Sempre que ouço a canção SER DIFERENTE É NORMAL, de Gilberto Gil, lembro de uma figura que se destacava na vida cotidiana da capital paraibana na segunda metade do século passado: Ivo Bichara. Quando o compositor baiano canta: “Todo mundo tem seu jeito singular/De ser feliz, de viver e de enxergar”, não há como deixar de reconhecer na sua personalidade esse “jeito ímpar de ser”. Não tinha qualquer preocupação em seguir os padrões de comportamento da sociedade na época. A começar pela forma de se vestir, numa indumentária bem parecida com os hippies, com um alforje a tiracolo e uma bandana na testa. Talvez por isso se diga que foi o primeiro hippie da Paraíba. O visual de Ivo “Bitch”, como era carinhosamente tratado por seus contemporâneos, chamava a atenção.
Era um sujeito muito inteligente, se irritava quando conversava com alguém que ele percebia inculto. Exímio enxadrista, frequentava o clube Cabo Branco, no centro da cidade, onde se reuniam os apreciadores da nobre arte do xadrez. Foi presença marcante, também, na sala de xadrez do Sebo Cultural, de Heriberto Coelho, na Rua 13 de Maio e na barraca do Pau Mole, em Tambaú, próximo de onde residia. Jogava por prazer e era imbatível na modalidade do xadrez-relâmpago, partida que durava em torno de cinco minutos.
Integrante de uma família tradicional do sertão paraibano, destoava do perfil dos parentes, principalmente seu irmão importante, o ex-governador e romancista consagrado Ivan Bichara. Nasceu em Cajazeiras. Nunca trabalhou, era um “bon vivant”, meio irresponsável. No entanto, assistia missa diariamente na igreja de Santo Antônio, próximo ao Hotel Tambaú. Era católico praticante.
Irônico, crítico sarcástico, foi protagonista de episódios que bem demonstravam o seu espírito brincalhão e irreverente. Certa vez, chegou a ser preso por participar de uma passeata de protesto contra a ditadura militar. Ao ser interrogado, o delegado perguntou como ele se chamava. Respondeu pronunciando seu nome em inglês: “Aivo Baichera”. Por achar estranho, o delegado pediu que ele falasse como se escrevia. Sem se intimidar, disse: “A minha obrigação é dizer meu nome. A sua, delegado, é saber inglês para escrever certo…” Não ficou na delegacia por muito tempo, talvez porque devam ter tomado conhecimento de que se tratava do irmão do governador.
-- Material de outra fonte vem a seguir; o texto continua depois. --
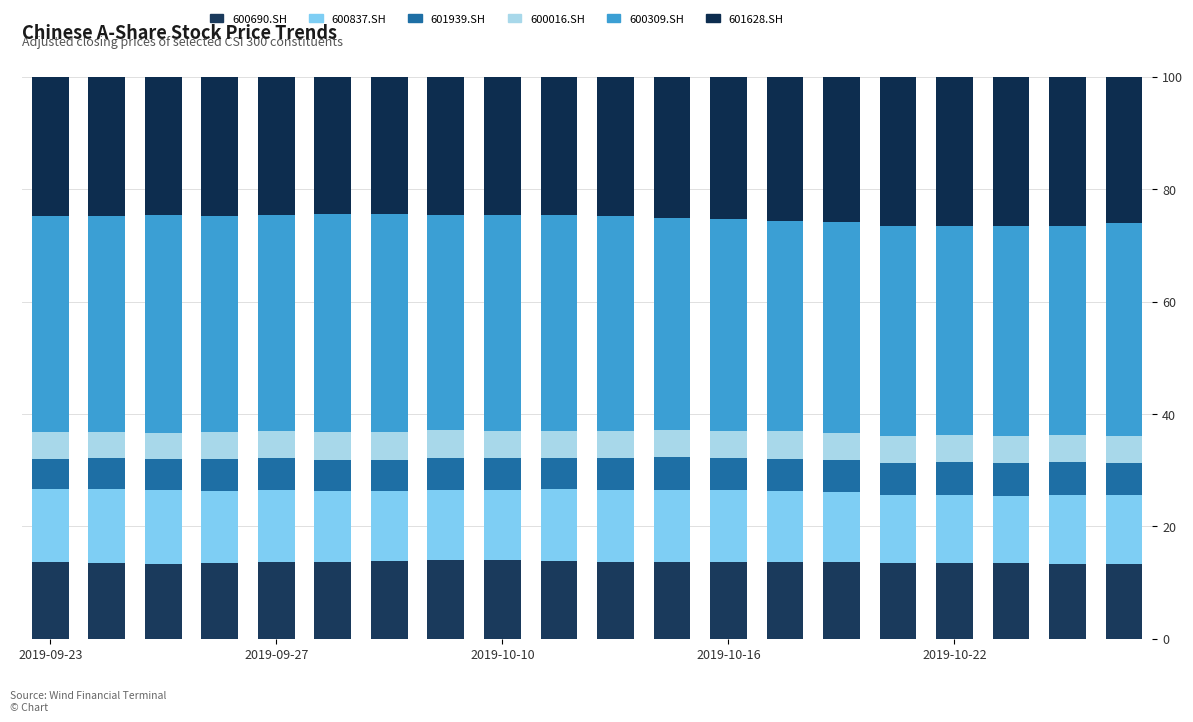

How many data points does each series have?

20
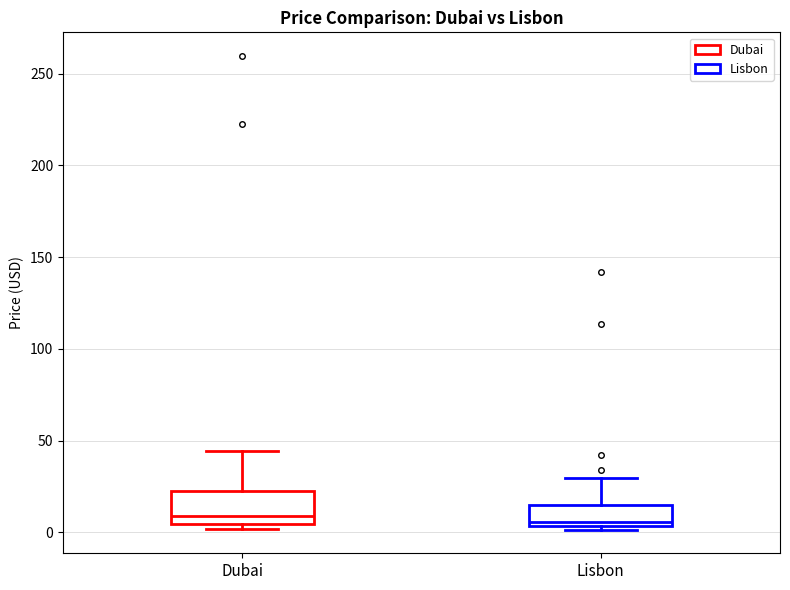

Where is the upper edge of the box for Lisbon on the y-axis? The values are not printed on the chart, so give them approximately, as read against the axis.

15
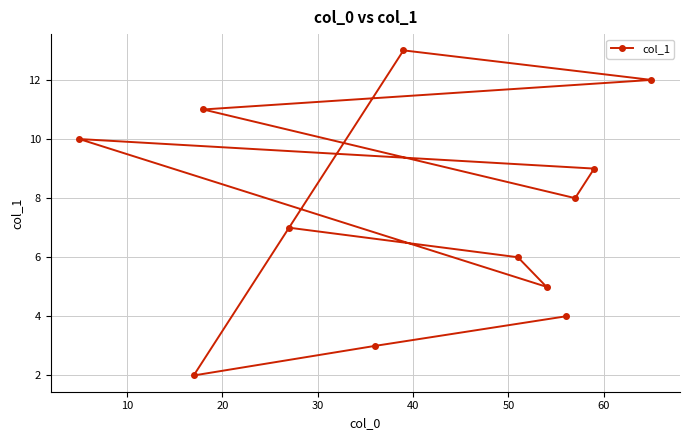

What is the value of the 1st point from the left?

10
Era um cinéfilo e não perdia a estreia dos filmes exibidos no Cine Rex, que ficava em frente à sede do Cabo Branco. Conta José Mário Espínola que nos intervalos das matinês, às vezes surpreendia ao cantar alto, boleros como La Barca, proporcionando um espetáculo à parte. Gostava de línguas, tendo sido um dos primeiros alunos da Escola de Cultura Inglesa da nossa Capital, daí porque nesses shows no cine Rex, enquanto aguardava o reinício do filme, cantava músicas estrangeiras na versão original. A sua veia artística apresentava talento para as artes plásticas.
E assim viveu até a primeira década deste milênio. Nos últimos anos de vida estava sofrendo de mal de Parkinson e faleceu de embolia pulmonar. Foi, sem dúvida, um personagem muito conhecido e tido como primeiro hippie paraibano. Não tinha medo de ser diferente.